▸ PROMPT: Below this sentence is a listing; return exactly its lines from the one with "Add category http" to the one with "Set up user API, status: Prêt -> Backlog", both kept, and nothing more.
━━ SUPPLIED DATA ━━
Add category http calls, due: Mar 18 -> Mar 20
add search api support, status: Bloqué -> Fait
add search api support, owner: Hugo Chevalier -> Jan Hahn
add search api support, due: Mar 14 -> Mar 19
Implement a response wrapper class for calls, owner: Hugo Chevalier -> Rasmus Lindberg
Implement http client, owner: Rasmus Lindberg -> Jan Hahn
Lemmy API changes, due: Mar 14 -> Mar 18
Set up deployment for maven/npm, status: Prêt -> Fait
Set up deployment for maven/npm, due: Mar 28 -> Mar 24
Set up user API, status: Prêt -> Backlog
━━━
━━ SUPPLIED DATA ━━
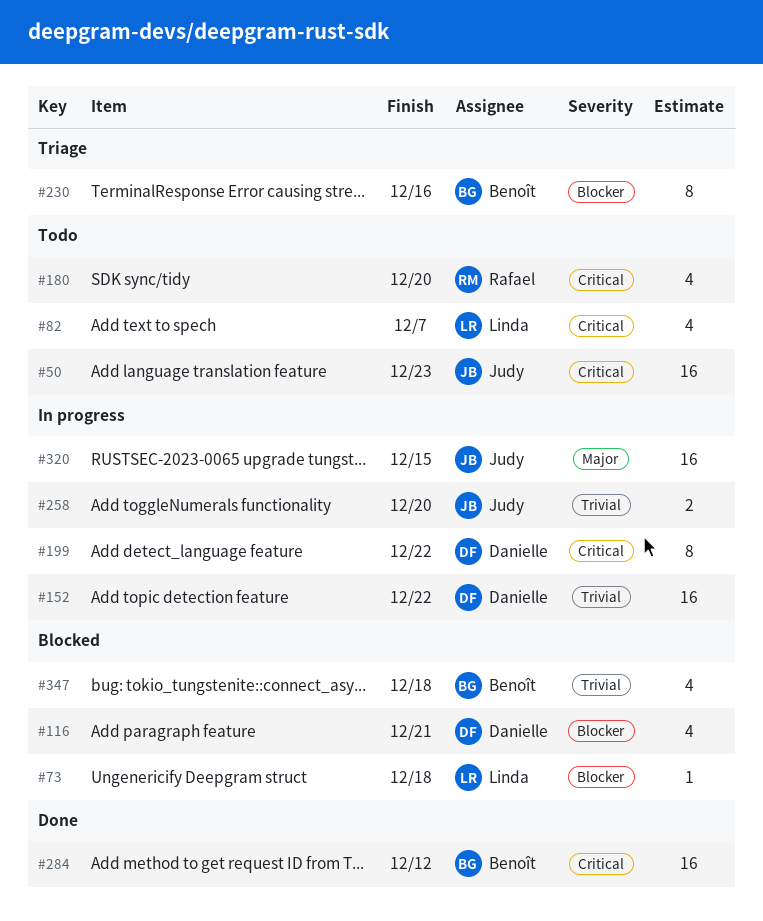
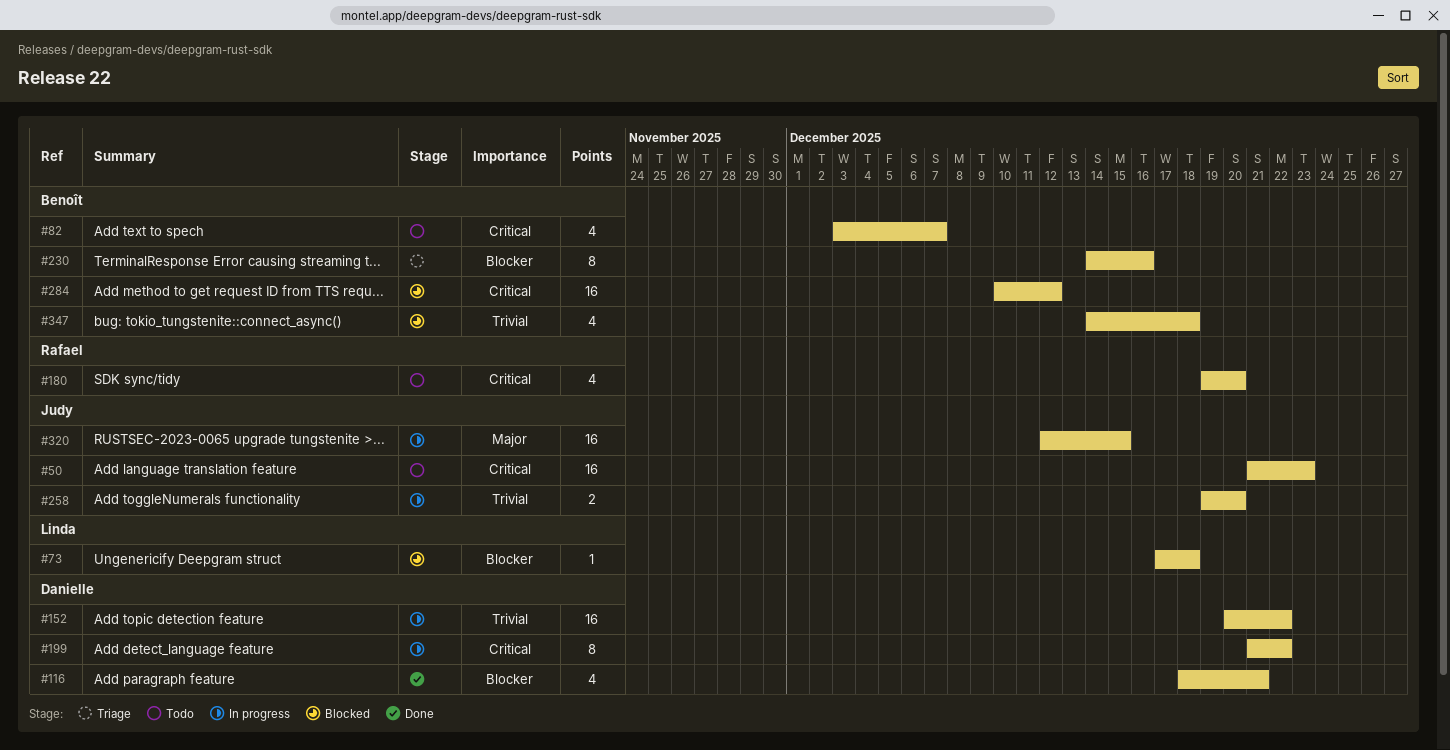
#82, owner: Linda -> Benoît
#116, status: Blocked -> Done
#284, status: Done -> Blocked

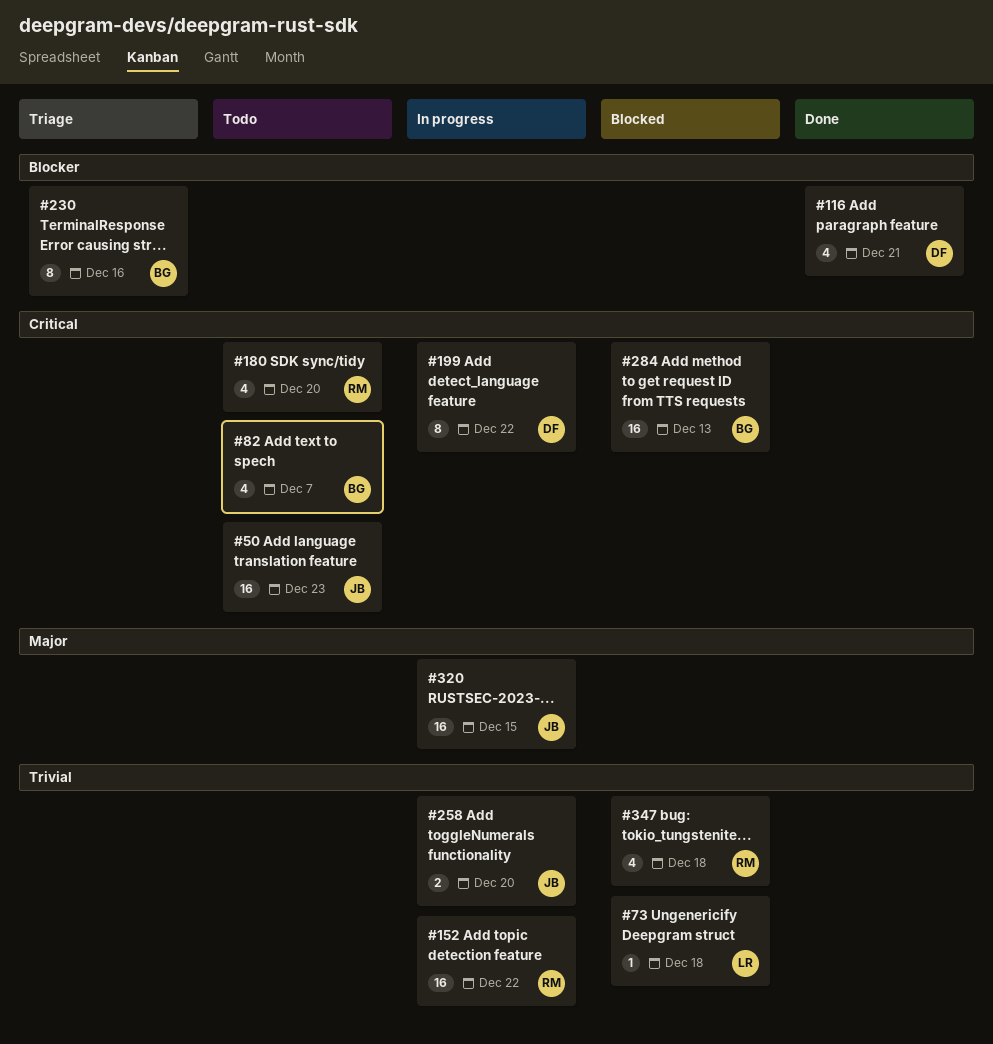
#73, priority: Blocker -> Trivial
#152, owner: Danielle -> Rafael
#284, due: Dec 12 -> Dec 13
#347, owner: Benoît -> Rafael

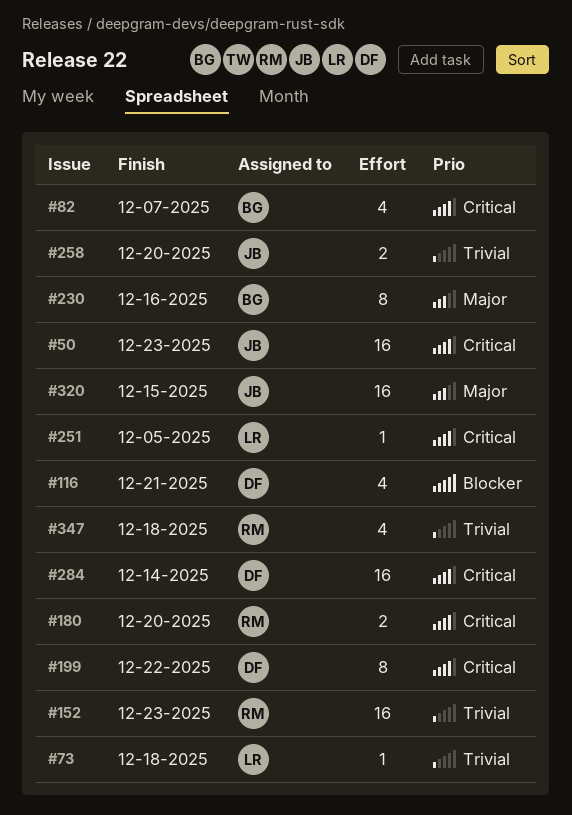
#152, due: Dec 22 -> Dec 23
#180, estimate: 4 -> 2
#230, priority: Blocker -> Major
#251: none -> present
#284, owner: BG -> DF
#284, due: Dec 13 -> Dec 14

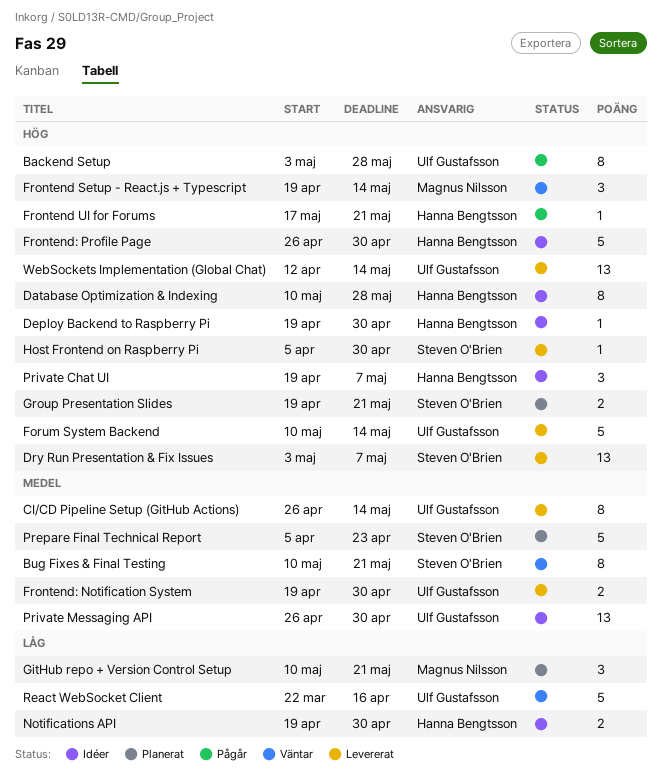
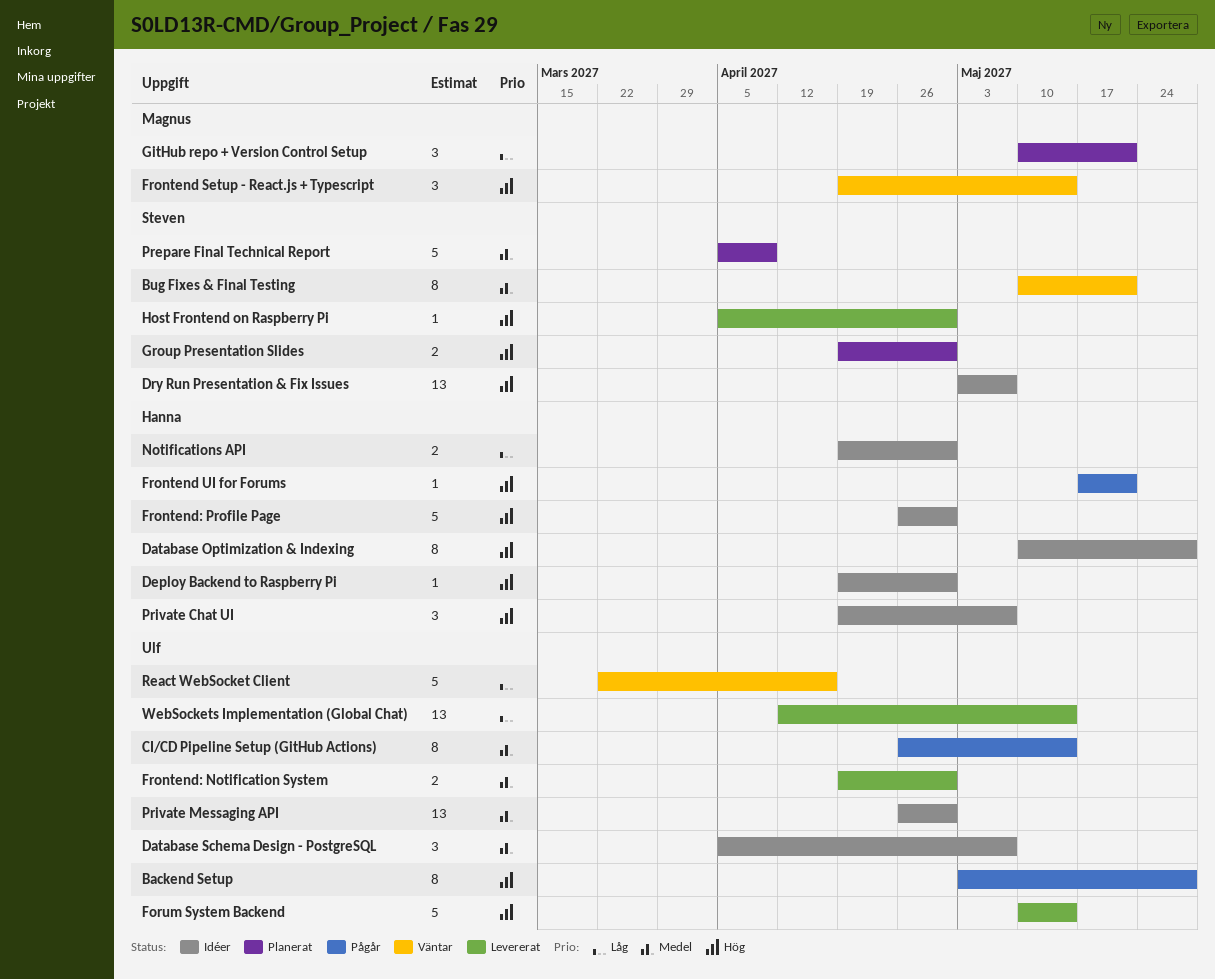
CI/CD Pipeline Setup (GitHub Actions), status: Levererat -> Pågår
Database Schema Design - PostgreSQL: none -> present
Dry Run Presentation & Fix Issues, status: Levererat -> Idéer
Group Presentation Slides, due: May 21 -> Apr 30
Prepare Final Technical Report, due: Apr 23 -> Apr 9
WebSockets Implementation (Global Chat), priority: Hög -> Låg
━━━
▸ EXPECTED ANSWER:
Add category http calls, due: Mar 18 -> Mar 20
add search api support, status: Bloqué -> Fait
add search api support, owner: Hugo Chevalier -> Jan Hahn
add search api support, due: Mar 14 -> Mar 19
Implement a response wrapper class for calls, owner: Hugo Chevalier -> Rasmus Lindberg
Implement http client, owner: Rasmus Lindberg -> Jan Hahn
Lemmy API changes, due: Mar 14 -> Mar 18
Set up deployment for maven/npm, status: Prêt -> Fait
Set up deployment for maven/npm, due: Mar 28 -> Mar 24
Set up user API, status: Prêt -> Backlog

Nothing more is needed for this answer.